TBC() # answer in Markdown
Assuming a uniform prior PDF for $\theta \geq 0$, Vanderplas gives the posterior PDF for $\theta$ as:
$p(\theta|\mathbf{x}) = N e^{N(\theta-\min \mathbf{x})}$, for $\theta \leq \min \mathbf{x}$; 0 for $\theta > \min \mathbf{x}$.
(This should be proportional to your likelihood function above.)
The maximum density credible interval containing probability $q$ extends from $\theta_1$ to $\theta_2 = \min \mathbf{x}$, where $\theta_1$ is determined by the integral
$\int_{\theta_1}^{\theta_2} P(\theta|\mathbf{x}) d\theta = q$.
Vanderplas even does the integral for us:
$\theta_1 = \theta_2 + \frac{1}{N} \ln \left[ 1 - q ( 1 - e^{-N \theta_2} ) \right] $.
Write a function that returns the posterior mode and 95.4% credible interval.
def bayesian(data):
# return a tuple (mode, lowerbound, upperbound) encoding the posterior mode and credible interval bounds
#
# Your function may assume the decay time of the likelihood is 1 day (as we have above), but should not
# hard-code the length of the data set.
TBC()
TBC_above()
bayesian(x)
Here's how this result compares with the previous sections:
ba = bayesian(x)
survival_plot(x)
plt.axvline(cf[0], color='C1', label='classic freqentist'); plt.axvline(cf[1], ls='--', color='C1'); plt.axvline(cf[2], ls='--', color='C1');
plt.axvline(ml[0], color='C2', label='maximum likelihood'); plt.axvline(ml[1], ls='--', color='C2'); plt.axvline(ml[2], ls='--', color='C2');
plt.axvline(ba[0], color='C3', label='Bayesian'); plt.axvline(ba[1], ls='--', color='C3'); plt.axvline(ba[2], ls='--', color='C3');
plt.legend();
Checkpoint: the credible interval should be quite similar to the ML confidence interval, though slightly wider at the low end.
The Bayesian credible region has the following meaning - again articulated by Vanderplas:
Given our observed data, there is a 95% probability that the true value of $\theta$ lies within the credible region.
Weirdly enough, the veracity this statement can be tested using exactly the same procedure as we used to test the coverage of confidence intervals.
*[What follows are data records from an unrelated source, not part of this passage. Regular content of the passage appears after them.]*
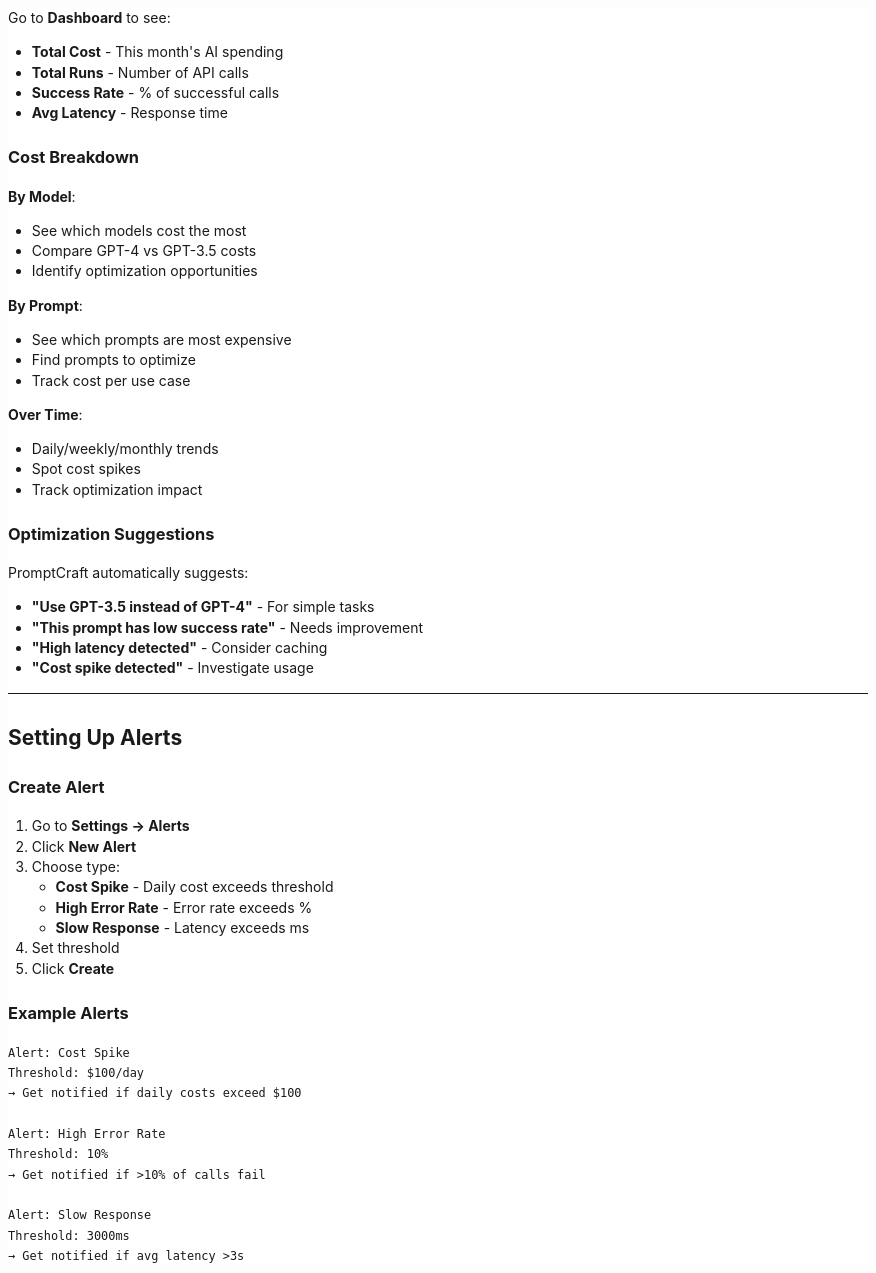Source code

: Go to **Dashboard** to see:

- **Total Cost** - This month's AI spending
- **Total Runs** - Number of API calls
- **Success Rate** - % of successful calls
- **Avg Latency** - Response time

### Cost Breakdown

**By Model**:
- See which models cost the most
- Compare GPT-4 vs GPT-3.5 costs
- Identify optimization opportunities

**By Prompt**:
- See which prompts are most expensive
- Find prompts to optimize
- Track cost per use case

**Over Time**:
- Daily/weekly/monthly trends
- Spot cost spikes
- Track optimization impact

### Optimization Suggestions

PromptCraft automatically suggests:

- **"Use GPT-3.5 instead of GPT-4"** - For simple tasks
- **"This prompt has low success rate"** - Needs improvement
- **"High latency detected"** - Consider caching
- **"Cost spike detected"** - Investigate usage

---

## Setting Up Alerts

### Create Alert

1. Go to **Settings → Alerts**
2. Click **New Alert**
3. Choose type:
   - **Cost Spike** - Daily cost exceeds threshold
   - **High Error Rate** - Error rate exceeds %
   - **Slow Response** - Latency exceeds ms
4. Set threshold
5. Click **Create**

### Example Alerts

```
Alert: Cost Spike
Threshold: $100/day
→ Get notified if daily costs exceed $100

Alert: High Error Rate
Threshold: 10%
→ Get notified if >10% of calls fail

Alert: Slow Response
Threshold: 3000ms
→ Get notified if avg latency >3s
```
That is, the credible interval should contain the true value the prescribed fraction of the time, given a large number of independent data sets. Let's try it out.
test_coverage(bayesian, 10.0)
Checkpoint: lo and behold, it does! (And, to boot, it contains only allowed values of $\theta$.)
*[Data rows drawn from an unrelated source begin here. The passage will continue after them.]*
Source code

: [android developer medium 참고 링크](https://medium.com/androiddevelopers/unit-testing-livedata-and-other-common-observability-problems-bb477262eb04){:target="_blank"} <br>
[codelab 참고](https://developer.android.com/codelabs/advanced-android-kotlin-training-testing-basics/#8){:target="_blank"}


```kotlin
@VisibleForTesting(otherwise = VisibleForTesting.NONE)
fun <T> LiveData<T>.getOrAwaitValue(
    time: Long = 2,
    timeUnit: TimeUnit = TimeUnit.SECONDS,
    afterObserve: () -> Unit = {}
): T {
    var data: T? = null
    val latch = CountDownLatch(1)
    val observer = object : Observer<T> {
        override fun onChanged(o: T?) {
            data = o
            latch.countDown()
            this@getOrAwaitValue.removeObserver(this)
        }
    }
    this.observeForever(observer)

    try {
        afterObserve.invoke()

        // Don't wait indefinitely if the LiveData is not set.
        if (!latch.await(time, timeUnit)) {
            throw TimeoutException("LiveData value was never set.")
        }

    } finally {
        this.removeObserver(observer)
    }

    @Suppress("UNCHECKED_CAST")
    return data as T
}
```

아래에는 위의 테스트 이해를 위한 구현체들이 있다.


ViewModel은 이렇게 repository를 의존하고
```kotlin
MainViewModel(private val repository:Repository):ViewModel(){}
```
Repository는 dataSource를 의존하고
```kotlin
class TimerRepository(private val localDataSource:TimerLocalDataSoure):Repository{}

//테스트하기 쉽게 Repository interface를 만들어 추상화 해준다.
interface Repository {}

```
Of course, the above test isn't really necessary except to the extent that it might catch a programming error. By definition and by math, the credible interval must do what it claims to; we made no creative decisions and relied on no approximations to define the procedure for finding the credible interval (apart from defining the generative model, which all the approaches depend on).
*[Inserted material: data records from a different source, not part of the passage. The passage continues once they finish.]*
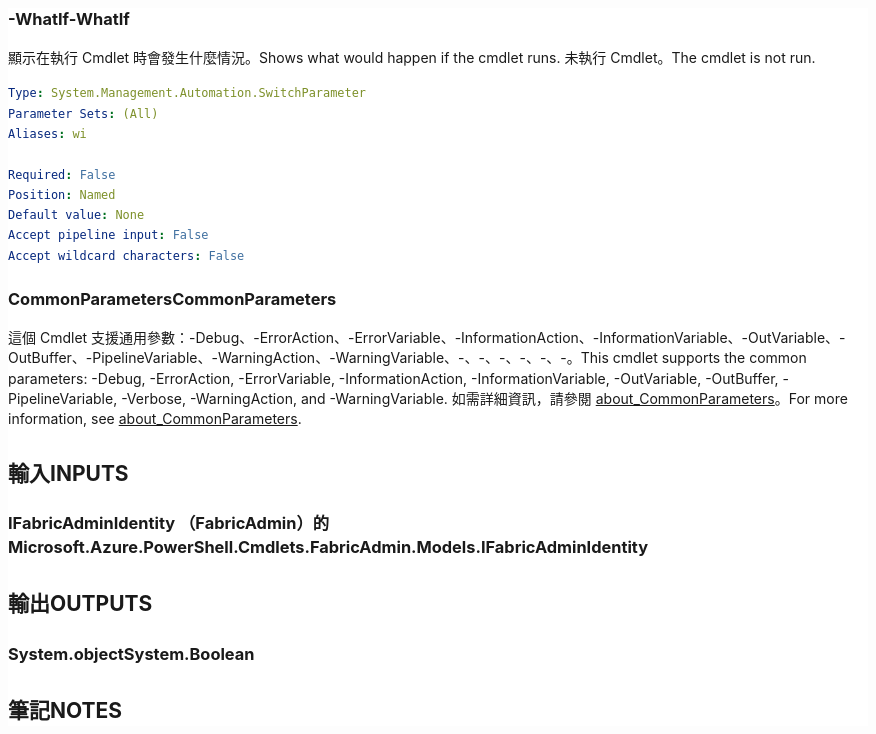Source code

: ### <span data-ttu-id="92bcc-136">-WhatIf</span><span class="sxs-lookup"><span data-stu-id="92bcc-136">-WhatIf</span></span>
<span data-ttu-id="92bcc-137">顯示在執行 Cmdlet 時會發生什麼情況。</span><span class="sxs-lookup"><span data-stu-id="92bcc-137">Shows what would happen if the cmdlet runs.</span></span>
<span data-ttu-id="92bcc-138">未執行 Cmdlet。</span><span class="sxs-lookup"><span data-stu-id="92bcc-138">The cmdlet is not run.</span></span>

```yaml
Type: System.Management.Automation.SwitchParameter
Parameter Sets: (All)
Aliases: wi

Required: False
Position: Named
Default value: None
Accept pipeline input: False
Accept wildcard characters: False

```

### <span data-ttu-id="92bcc-139">CommonParameters</span><span class="sxs-lookup"><span data-stu-id="92bcc-139">CommonParameters</span></span>
<span data-ttu-id="92bcc-140">這個 Cmdlet 支援通用參數：-Debug、-ErrorAction、-ErrorVariable、-InformationAction、-InformationVariable、-OutVariable、-OutBuffer、-PipelineVariable、-WarningAction、-WarningVariable、-、-、-、-、-、-。</span><span class="sxs-lookup"><span data-stu-id="92bcc-140">This cmdlet supports the common parameters: -Debug, -ErrorAction, -ErrorVariable, -InformationAction, -InformationVariable, -OutVariable, -OutBuffer, -PipelineVariable, -Verbose, -WarningAction, and -WarningVariable.</span></span> <span data-ttu-id="92bcc-141">如需詳細資訊，請參閱 [about_CommonParameters](http://go.microsoft.com/fwlink/?LinkID=113216)。</span><span class="sxs-lookup"><span data-stu-id="92bcc-141">For more information, see [about_CommonParameters](http://go.microsoft.com/fwlink/?LinkID=113216).</span></span>

## <span data-ttu-id="92bcc-142">輸入</span><span class="sxs-lookup"><span data-stu-id="92bcc-142">INPUTS</span></span>

### <span data-ttu-id="92bcc-143">IFabricAdminIdentity （FabricAdmin）的</span><span class="sxs-lookup"><span data-stu-id="92bcc-143">Microsoft.Azure.PowerShell.Cmdlets.FabricAdmin.Models.IFabricAdminIdentity</span></span>

## <span data-ttu-id="92bcc-144">輸出</span><span class="sxs-lookup"><span data-stu-id="92bcc-144">OUTPUTS</span></span>

### <span data-ttu-id="92bcc-145">System.object</span><span class="sxs-lookup"><span data-stu-id="92bcc-145">System.Boolean</span></span>



## <span data-ttu-id="92bcc-146">筆記</span><span class="sxs-lookup"><span data-stu-id="92bcc-146">NOTES</span></span>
What have we done here? You have, for an admittedly contrived yet entirely plausible scenario, showed that
The point here is less to bash frequentism than to point out some of its complexities and the apparent contraditions that can it can sometimes produce, as well as to get a little practice using those methods. We note, however, that in general the process of finding a maximum-likelihood confidence interval would involve numerical optimization rather than pencil and paper work.